Law professors, if nothing else, are fussy. In the dictionary you could have a picture of a law professor beside the word fussy and that would tell the whole story. I mean they are fussy about the food they eat (when we have lunch at my law school the caterer has to have 22 varieties of food for every diet: my favorite is the selection for low-salt-vegans-with-peanut-allergies-and-soft gum disease),  when they teach, the days they teach, the rooms they teach in, the arrangement of the chairs at a conference, the location of their offices, the art on the walls, and so on. I am not making most of this up.


An emerging version of fussy is when they will be available after classes end and before the exam. Today I was asked in class,  "How late is too  late to ask questions?" My answer: "Once I hand out the exam, no more questions."  There was a gasp. I asked,  "What's up. Is that surprising? "Oh," a couple informed me, "Our other teachers have cut off dates." I asked why.


Reason one: If I do not have cut off date everyone will ask questions at the last minute and it will be too crowed.
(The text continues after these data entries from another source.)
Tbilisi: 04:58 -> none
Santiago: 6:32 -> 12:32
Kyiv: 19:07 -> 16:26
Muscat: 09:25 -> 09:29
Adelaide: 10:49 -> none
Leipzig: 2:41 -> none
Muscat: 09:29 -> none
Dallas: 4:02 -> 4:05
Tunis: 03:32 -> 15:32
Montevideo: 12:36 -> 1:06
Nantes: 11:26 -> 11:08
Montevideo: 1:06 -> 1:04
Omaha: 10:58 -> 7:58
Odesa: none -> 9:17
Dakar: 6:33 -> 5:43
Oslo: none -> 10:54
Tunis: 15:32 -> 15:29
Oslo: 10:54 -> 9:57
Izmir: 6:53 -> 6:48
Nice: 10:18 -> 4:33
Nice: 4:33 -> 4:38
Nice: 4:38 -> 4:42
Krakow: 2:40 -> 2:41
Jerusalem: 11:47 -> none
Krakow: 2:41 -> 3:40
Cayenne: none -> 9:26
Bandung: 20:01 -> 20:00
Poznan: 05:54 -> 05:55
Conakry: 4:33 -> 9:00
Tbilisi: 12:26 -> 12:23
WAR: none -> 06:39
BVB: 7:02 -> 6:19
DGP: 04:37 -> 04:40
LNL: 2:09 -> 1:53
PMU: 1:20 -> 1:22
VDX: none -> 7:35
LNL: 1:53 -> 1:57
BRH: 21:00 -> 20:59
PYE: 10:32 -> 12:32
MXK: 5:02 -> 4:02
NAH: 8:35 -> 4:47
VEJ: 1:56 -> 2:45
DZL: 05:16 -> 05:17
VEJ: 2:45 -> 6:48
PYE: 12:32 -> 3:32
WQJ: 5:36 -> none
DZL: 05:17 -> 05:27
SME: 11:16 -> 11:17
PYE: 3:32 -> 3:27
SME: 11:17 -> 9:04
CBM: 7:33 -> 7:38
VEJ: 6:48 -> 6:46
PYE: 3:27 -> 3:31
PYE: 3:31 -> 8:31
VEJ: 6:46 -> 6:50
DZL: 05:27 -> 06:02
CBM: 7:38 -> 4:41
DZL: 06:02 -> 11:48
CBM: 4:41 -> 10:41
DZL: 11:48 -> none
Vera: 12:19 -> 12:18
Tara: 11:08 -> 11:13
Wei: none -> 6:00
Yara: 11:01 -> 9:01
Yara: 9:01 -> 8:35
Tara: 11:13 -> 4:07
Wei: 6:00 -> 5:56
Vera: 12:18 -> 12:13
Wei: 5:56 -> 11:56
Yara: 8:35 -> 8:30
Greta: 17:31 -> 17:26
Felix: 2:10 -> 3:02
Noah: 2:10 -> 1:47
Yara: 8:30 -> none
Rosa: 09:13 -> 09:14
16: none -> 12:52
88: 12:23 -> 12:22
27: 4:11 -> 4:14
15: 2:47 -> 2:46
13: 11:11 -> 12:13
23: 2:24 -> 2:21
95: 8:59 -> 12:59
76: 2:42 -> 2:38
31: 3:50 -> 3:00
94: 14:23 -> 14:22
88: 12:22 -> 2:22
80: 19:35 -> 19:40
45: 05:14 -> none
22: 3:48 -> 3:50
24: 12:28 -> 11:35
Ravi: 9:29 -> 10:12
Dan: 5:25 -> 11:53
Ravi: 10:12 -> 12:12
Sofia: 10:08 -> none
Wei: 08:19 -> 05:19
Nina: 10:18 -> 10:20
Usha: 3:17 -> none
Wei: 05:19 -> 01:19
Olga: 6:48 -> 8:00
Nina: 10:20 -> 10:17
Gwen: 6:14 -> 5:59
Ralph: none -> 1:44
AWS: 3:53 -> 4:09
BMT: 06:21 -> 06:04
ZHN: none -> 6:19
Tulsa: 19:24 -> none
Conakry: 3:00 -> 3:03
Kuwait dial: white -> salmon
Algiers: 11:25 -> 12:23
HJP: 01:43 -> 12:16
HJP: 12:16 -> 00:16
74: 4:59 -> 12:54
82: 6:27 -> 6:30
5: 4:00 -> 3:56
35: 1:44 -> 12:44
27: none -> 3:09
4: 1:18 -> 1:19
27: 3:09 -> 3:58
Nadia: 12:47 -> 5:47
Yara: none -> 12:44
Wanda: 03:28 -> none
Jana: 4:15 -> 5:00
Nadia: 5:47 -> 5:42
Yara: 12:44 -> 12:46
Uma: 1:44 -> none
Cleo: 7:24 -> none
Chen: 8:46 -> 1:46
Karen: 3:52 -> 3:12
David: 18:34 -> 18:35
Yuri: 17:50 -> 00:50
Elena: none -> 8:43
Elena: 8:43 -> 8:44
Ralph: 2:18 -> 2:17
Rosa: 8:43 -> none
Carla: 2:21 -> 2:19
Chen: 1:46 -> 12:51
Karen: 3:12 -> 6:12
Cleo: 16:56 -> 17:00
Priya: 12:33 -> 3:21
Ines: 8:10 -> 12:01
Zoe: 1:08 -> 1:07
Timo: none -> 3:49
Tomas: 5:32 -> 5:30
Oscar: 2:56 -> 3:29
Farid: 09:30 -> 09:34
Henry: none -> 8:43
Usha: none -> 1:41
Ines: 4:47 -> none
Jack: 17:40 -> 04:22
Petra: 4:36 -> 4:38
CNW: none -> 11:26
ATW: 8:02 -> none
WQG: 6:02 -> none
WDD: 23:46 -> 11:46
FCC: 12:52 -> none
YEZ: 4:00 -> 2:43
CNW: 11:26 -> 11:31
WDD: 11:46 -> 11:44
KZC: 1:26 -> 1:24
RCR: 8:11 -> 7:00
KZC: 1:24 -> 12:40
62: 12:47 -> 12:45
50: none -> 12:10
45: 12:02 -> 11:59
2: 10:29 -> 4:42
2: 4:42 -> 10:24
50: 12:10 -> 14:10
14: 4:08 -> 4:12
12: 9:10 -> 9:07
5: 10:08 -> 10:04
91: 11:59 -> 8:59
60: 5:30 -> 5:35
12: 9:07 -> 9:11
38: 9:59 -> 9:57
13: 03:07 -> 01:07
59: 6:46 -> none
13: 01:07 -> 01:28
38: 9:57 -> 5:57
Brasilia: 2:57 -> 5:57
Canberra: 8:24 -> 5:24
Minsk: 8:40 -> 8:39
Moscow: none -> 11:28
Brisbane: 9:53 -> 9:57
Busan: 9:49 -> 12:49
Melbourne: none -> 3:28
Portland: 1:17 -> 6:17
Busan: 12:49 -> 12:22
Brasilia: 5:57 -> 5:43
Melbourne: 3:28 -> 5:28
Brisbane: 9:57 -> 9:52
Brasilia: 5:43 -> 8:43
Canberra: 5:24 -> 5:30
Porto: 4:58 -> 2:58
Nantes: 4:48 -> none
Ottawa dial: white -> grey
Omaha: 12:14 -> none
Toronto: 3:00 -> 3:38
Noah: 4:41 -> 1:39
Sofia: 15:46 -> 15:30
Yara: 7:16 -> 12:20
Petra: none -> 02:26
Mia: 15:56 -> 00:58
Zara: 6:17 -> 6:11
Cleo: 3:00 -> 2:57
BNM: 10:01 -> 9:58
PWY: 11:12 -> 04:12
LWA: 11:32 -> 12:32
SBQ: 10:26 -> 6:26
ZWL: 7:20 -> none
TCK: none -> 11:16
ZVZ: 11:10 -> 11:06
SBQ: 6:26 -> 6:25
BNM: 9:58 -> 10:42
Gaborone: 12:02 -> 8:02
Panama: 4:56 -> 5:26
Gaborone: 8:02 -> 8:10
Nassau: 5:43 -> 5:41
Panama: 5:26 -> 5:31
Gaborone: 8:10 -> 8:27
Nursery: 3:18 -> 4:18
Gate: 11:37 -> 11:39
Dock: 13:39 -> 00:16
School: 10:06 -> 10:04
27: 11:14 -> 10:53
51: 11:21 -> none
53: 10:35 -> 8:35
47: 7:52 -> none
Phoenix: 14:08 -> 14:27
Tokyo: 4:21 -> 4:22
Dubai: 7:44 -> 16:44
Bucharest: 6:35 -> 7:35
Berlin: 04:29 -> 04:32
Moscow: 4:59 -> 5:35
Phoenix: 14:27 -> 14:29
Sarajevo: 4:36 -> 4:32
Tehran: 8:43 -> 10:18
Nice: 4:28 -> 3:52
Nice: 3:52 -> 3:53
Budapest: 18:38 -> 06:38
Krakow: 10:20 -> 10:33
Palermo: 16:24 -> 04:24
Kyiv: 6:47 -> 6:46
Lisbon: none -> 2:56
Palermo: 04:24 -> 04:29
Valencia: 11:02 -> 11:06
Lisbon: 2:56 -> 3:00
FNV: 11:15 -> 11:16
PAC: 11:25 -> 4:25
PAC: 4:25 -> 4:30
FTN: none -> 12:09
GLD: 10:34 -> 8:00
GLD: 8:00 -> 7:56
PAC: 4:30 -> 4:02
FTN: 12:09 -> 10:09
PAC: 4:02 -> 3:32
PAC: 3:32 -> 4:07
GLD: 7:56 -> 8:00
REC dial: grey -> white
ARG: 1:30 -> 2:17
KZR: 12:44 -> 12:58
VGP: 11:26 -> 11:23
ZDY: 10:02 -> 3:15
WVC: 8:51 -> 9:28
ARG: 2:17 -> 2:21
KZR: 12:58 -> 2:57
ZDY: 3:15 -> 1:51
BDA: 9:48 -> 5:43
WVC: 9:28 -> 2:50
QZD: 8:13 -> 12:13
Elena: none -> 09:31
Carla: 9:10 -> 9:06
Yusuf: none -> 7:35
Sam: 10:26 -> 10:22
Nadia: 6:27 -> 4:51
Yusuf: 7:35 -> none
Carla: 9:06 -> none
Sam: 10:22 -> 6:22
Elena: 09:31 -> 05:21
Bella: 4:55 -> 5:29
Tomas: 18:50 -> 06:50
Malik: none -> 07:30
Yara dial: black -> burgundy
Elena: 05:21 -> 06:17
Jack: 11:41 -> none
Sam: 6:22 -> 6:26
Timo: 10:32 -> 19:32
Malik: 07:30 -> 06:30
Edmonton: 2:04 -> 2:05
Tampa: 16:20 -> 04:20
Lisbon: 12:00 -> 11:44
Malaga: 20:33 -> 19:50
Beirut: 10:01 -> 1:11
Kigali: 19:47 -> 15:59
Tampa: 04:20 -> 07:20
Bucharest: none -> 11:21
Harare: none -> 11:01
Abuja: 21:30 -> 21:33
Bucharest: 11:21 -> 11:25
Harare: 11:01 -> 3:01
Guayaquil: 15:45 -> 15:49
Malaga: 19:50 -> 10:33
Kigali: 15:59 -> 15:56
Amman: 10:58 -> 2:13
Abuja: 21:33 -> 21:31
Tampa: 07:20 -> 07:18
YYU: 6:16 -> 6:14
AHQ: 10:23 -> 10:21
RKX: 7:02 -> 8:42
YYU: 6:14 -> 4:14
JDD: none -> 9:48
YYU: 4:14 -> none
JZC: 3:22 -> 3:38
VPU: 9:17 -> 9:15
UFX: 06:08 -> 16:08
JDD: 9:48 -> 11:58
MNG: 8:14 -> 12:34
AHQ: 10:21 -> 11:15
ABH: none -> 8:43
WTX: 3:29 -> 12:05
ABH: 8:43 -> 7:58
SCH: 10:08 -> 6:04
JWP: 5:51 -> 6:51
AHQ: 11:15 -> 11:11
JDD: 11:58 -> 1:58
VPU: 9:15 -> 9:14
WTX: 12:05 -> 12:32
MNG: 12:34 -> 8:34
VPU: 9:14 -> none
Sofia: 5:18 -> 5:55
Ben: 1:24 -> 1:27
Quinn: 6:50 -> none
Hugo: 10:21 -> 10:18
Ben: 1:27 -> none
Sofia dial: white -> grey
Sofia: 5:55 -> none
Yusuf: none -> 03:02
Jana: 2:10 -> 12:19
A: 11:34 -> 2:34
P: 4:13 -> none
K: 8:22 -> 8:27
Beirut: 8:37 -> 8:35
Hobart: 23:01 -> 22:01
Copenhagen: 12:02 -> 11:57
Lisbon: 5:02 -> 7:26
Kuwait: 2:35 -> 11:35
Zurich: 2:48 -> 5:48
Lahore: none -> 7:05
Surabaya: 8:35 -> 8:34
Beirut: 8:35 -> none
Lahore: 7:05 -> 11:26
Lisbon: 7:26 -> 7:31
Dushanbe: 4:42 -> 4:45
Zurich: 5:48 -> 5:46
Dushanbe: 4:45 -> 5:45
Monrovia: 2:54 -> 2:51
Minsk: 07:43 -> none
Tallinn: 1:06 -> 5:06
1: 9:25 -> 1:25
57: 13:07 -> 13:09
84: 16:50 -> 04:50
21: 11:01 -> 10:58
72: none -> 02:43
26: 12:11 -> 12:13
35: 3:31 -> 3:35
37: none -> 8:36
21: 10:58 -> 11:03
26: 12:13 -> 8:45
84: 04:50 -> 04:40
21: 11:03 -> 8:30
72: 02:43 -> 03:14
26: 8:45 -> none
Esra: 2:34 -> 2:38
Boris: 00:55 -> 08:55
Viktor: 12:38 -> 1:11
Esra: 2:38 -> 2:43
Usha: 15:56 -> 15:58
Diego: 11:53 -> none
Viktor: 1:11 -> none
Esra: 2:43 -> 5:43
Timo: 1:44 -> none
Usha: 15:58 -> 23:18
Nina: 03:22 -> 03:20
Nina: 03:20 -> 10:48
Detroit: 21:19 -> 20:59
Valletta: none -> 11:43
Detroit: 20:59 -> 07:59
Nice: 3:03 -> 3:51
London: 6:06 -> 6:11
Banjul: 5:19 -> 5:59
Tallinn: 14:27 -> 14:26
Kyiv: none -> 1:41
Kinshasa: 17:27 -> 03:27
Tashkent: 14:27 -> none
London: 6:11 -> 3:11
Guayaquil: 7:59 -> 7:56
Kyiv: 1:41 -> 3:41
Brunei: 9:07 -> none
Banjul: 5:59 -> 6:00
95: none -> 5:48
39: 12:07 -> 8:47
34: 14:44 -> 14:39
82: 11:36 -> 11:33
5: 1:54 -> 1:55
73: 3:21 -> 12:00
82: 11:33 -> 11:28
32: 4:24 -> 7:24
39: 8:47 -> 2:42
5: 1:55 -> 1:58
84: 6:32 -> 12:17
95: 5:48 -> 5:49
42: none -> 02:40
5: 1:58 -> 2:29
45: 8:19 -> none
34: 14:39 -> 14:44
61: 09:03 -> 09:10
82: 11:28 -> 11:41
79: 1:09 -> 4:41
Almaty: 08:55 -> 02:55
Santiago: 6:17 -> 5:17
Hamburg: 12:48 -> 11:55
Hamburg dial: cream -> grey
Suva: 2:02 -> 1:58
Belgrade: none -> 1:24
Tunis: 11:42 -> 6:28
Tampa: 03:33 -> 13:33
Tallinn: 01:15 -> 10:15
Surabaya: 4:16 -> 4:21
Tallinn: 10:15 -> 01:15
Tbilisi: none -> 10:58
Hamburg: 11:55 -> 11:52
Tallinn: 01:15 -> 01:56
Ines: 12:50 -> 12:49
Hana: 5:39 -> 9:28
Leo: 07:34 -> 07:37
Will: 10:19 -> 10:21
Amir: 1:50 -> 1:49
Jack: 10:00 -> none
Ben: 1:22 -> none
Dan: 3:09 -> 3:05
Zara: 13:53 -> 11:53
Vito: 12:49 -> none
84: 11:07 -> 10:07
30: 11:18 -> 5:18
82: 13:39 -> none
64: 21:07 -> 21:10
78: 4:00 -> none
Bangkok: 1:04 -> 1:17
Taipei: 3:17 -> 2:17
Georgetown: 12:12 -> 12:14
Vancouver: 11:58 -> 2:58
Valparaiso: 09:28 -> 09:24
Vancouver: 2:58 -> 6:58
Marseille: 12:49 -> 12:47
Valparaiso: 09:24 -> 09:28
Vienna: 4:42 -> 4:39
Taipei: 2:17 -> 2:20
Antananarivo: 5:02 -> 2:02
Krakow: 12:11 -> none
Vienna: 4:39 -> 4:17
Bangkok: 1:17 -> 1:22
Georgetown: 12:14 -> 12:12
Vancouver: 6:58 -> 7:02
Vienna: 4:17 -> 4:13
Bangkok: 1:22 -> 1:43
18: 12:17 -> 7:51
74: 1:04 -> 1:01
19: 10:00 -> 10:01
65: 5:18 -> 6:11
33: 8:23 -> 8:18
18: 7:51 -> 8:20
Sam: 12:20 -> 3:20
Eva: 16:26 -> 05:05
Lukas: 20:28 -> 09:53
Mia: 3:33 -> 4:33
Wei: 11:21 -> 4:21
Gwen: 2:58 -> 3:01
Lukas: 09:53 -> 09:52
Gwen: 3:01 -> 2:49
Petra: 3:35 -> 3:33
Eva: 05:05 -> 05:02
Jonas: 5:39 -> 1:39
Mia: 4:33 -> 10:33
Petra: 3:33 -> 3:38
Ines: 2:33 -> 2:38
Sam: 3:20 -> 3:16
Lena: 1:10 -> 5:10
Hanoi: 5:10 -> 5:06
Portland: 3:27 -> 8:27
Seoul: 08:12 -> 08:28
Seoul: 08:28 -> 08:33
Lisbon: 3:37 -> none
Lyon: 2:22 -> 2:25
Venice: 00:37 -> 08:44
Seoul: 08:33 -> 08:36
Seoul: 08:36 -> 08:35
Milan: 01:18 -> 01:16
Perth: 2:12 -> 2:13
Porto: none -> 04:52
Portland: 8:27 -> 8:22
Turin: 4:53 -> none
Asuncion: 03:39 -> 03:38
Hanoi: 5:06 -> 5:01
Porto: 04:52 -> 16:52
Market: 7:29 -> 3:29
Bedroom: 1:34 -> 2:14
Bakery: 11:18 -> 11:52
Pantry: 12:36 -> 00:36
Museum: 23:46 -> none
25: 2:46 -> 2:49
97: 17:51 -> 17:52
I smiled at this one but I wondered, once you have a cut off date won't there be a rush to make it by the cut off date creating the very same issue.


Reason two: I might be writing the exam and if you ask a question it may affect how I answer the question. I thought "so what." Plus writing the exam a week or two before the end of the semester might address this supposed problem.


Reason three: If I answer your question it may disadvantage the students who did not think to ask the same question. As I understand it, under this line of reasoning you would never answer any question with out recording the answer (video, of course) and playing it back for the entire class.


Reason four: Hey, this is my time off. Don't bother me!!